WordPress 5.9 has already been downloaded more than 12 million times since its release earlier this week. Millions of WordPress users are discovering full-site editing (FSE) for the first time. What will they think? What struggles with they have that will need to be addressed? WordPress developers and power users have done an immense amount of testing on FSE features, but a flood of feedback from real world users is about to make its way back to the architects.
Planning for 6.0 and beyond is already underway with a special recognition of the unique support load that follows such a big, complex release.
“I believe that the relationship between WP5.9 and WP6.0 will be similar to the relationship between WP5.0 and WP5.1 in that there will be copious user feedback to process so that we can extend, refine, and in some cases even rework the user experience with the vast new feature set introduced in 5.9,” WordPress Executive Director Josepha Haden Chomphosy said in an update published earlier this evening.
Haden Chomphosy is proposing that WordPress aim for three major releases in 2022, with the next two coming in late May (6.0) and mid-October (6.1). This timeline will “let WP5.9 breathe a little,” Haden Chomphosy said. It will also allow contributors to tackle outstanding items on the Phase 2 roadmap before the project moves on to the third (Collaboration) phase.
Haden Chomphosy also put out a call for more project manager type contributors to wrangle some of the details moving forward, as those currently managing releases need more support.
Reports of contributors getting burned out during the 5.9 release cycle may indicate the packing so much into one release over a longer period of time isn’t optimal, though it may have been unavoidable given how interdependent many FSE features are that were set to launch.

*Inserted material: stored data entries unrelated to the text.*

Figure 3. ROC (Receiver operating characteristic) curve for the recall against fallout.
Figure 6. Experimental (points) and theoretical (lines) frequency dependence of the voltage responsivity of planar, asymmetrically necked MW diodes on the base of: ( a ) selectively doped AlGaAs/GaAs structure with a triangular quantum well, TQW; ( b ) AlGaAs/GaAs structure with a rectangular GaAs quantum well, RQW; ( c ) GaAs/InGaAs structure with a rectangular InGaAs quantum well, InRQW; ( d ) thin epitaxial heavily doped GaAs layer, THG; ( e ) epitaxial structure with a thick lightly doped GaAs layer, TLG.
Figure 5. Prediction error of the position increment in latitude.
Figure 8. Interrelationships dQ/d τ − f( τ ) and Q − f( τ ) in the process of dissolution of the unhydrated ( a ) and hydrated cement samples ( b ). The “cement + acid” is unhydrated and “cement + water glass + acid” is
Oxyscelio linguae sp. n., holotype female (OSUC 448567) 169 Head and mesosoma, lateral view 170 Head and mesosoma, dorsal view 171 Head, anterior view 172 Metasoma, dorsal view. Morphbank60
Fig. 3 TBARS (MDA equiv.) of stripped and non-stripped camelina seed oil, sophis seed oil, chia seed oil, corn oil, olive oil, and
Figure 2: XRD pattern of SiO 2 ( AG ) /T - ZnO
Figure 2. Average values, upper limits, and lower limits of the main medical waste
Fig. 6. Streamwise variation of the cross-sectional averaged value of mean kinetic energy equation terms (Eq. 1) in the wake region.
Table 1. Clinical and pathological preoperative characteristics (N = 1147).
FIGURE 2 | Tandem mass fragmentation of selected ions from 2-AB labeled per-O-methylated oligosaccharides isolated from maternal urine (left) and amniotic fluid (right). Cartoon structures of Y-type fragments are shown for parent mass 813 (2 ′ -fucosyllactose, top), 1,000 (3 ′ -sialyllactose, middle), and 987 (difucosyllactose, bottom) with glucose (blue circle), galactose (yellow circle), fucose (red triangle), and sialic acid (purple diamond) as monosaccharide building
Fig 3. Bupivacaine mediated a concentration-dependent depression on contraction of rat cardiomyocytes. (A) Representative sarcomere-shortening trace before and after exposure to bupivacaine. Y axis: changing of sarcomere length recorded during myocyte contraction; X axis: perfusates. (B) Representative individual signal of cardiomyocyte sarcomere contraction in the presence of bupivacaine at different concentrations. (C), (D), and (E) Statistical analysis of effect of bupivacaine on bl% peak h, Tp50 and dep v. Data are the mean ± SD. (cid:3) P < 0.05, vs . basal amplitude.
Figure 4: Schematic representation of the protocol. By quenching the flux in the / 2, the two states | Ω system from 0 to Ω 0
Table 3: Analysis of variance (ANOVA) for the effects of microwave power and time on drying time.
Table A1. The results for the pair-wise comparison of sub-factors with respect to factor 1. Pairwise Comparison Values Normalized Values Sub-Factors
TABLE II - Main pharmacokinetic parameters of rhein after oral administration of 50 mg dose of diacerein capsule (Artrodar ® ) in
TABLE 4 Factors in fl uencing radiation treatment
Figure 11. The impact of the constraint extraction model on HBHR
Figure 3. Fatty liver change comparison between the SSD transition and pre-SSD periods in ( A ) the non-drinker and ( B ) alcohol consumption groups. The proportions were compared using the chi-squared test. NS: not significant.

The initial discussions about possible release timing for 2022 brought a lot of feedback, as quarterly was being considered as one of the options. This discussion came fresh off a stressful year where WordPress aimed for four major releases but ended up delivering two. With the current shortage of contributors skilled in project management and operations, a well-spaced trio of releases in 2022 seems like a more realistic and healthy approach for retaining contributors.